**課題:**
映画撮影についてのインタビューで、太田さんが撮影において最も重要なポジションの一つとして挙げている部署を答えてください。

**本文:**
+---+
太田さん:非常に岸本さんらしい作品でした。

社会問題を提起する部分もある物語で、孤独死など、人の死や死んで死別した人の気持ちを取り扱っています。

彼女が、こだわっている題材なのだと感じています。

カメラマンとして、監督の想いをどれだけ映像化できるかが肝です。

僕の考えとしては、もっと監督が撮り方や見え方まで決める方がいいと思っています。

取捨選択は監督の役目ですが、そこに至る過程では提案できる立場でありたいと、思っています。

—–それでは、岸本監督が「死」をテーマに作品を作り続ける目的は、なんでしょう?

太田さん:それは本人にしか分からない部分もあると思いますが、監督の人生の中で特に引っかかる「何か」があったんだと思います。

それを映画として発信しているのではないでしょうか。

—–死をテーマにする意図は、ある種、永遠のテーマなんですよね。人は、死と隣り合わせですよね。その表裏一体として、死の反対側には生きる、生があると思います。ここから現場の話ですが、監督と撮影部だけでなく、撮影と照明にもある種、親和性があると思いますが、本作では両部署を担当している太田さんですが、カメラだけに集中するのではなく、二つの作業を担う中、カメラと照明が持つ相互関係における重要性は何でしょうか?

太田さん:撮影する段階で、カメラと照明は切り離せない存在です。

光があるから、物が見えますよね。

すべて大切な部署ですが、その中でも撮影において、照明は最も重要なポジションの一つです。

カメラマンは、照明を自分で操作するか、専門の照明部さんと組むかなどし、関わる必要があると考えています。
+---+
**分析用データ:**
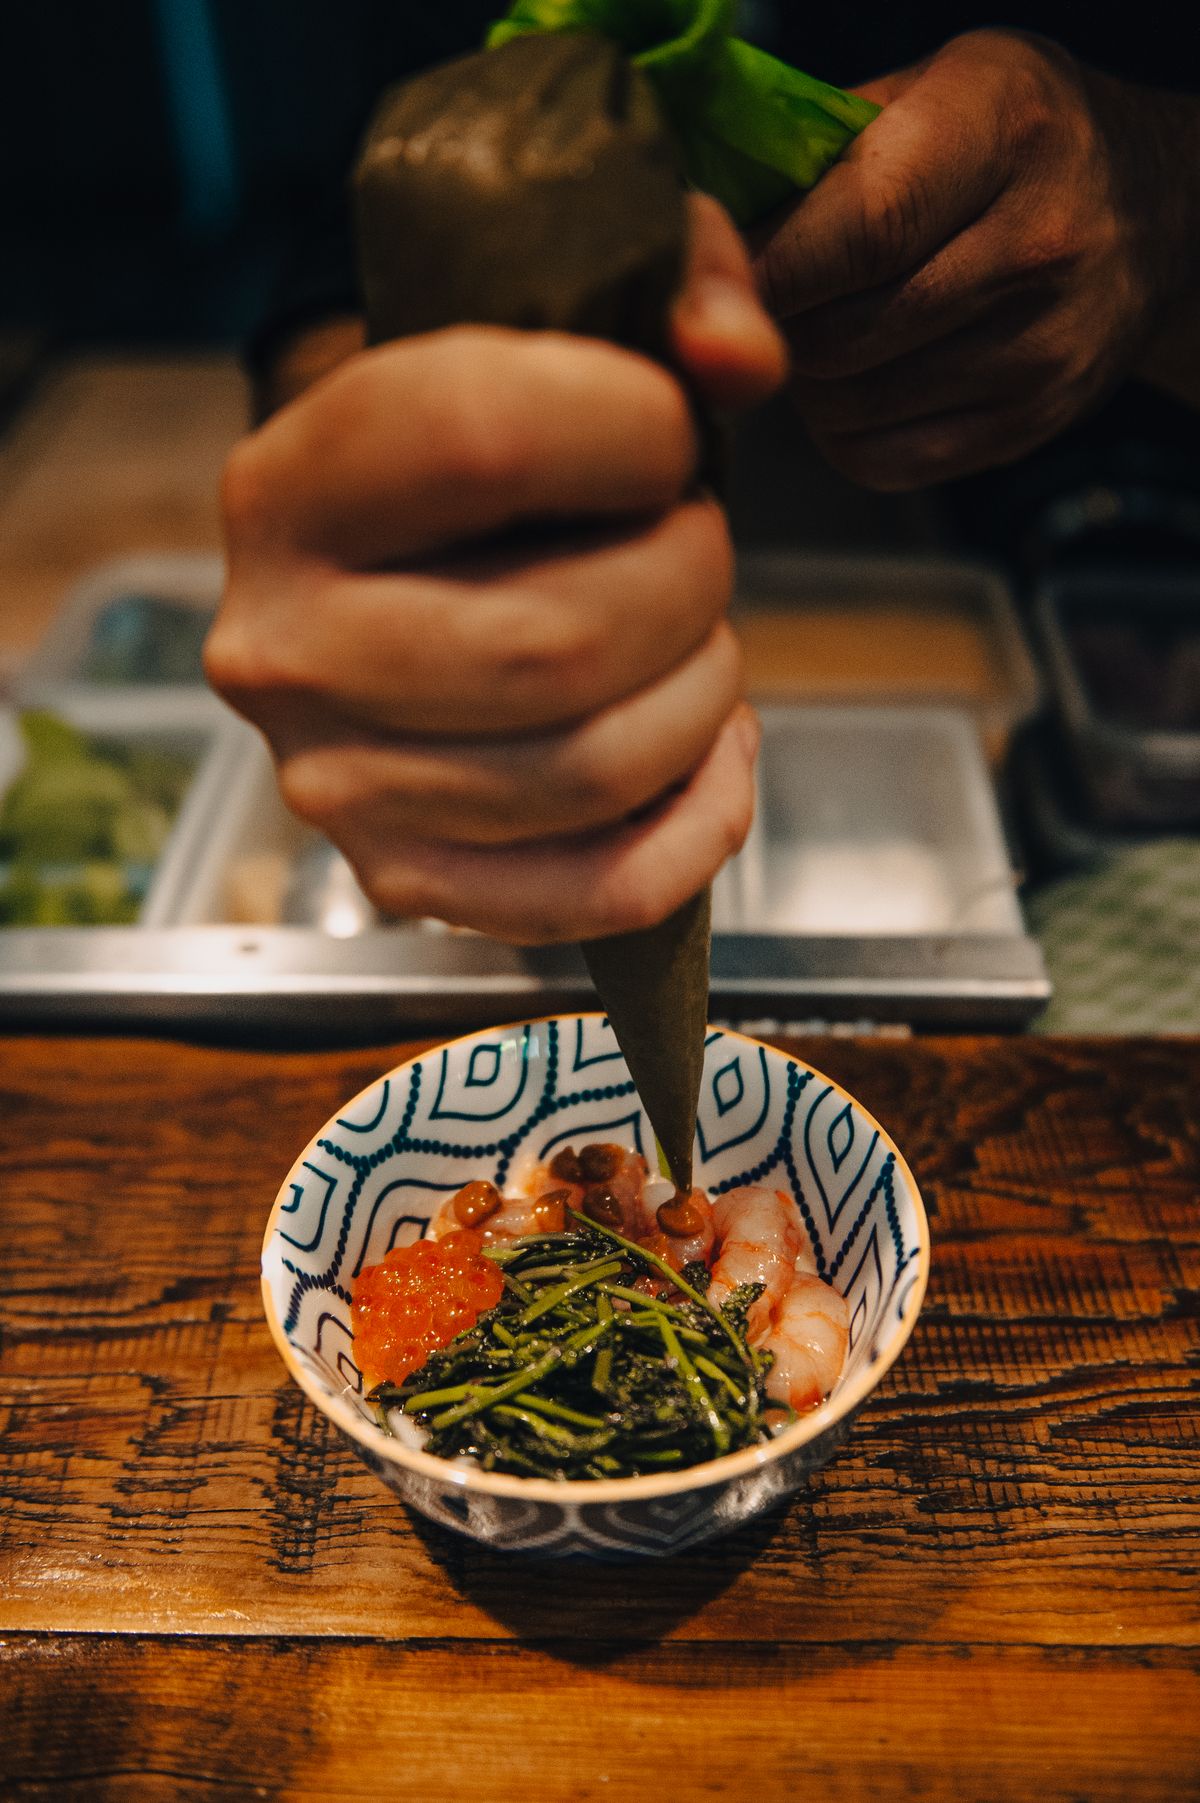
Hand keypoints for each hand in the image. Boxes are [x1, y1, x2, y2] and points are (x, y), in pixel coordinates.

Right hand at [206, 196, 785, 942]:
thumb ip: (671, 287)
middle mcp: (281, 652)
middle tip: (695, 546)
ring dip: (703, 697)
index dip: (636, 431)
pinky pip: (601, 893)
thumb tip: (738, 358)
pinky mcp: (407, 880)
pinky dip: (702, 826)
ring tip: (697, 640)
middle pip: (554, 646)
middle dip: (690, 585)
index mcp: (286, 487)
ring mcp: (335, 786)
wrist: (381, 571)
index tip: (668, 435)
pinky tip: (716, 750)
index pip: (479, 441)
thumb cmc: (481, 447)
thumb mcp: (554, 325)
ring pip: (594, 770)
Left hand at [753, 30, 1199, 488]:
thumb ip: (817, 154)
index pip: (861, 230)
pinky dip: (839, 431)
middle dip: (772, 329)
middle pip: (839, 332)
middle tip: (762, 303)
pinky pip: (877, 458)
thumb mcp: (928, 92)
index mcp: (1000, 133)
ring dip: (802, 381)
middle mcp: (1034, 245)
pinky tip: (854, 381)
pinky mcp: (1026, 425)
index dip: (764, 272)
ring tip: (819, 329)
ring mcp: (1038, 349)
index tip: (709, 282)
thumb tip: (700, 234)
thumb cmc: (1004, 140)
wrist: (1150, 213)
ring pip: (846, 405)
+---+
**解答:**
照明です。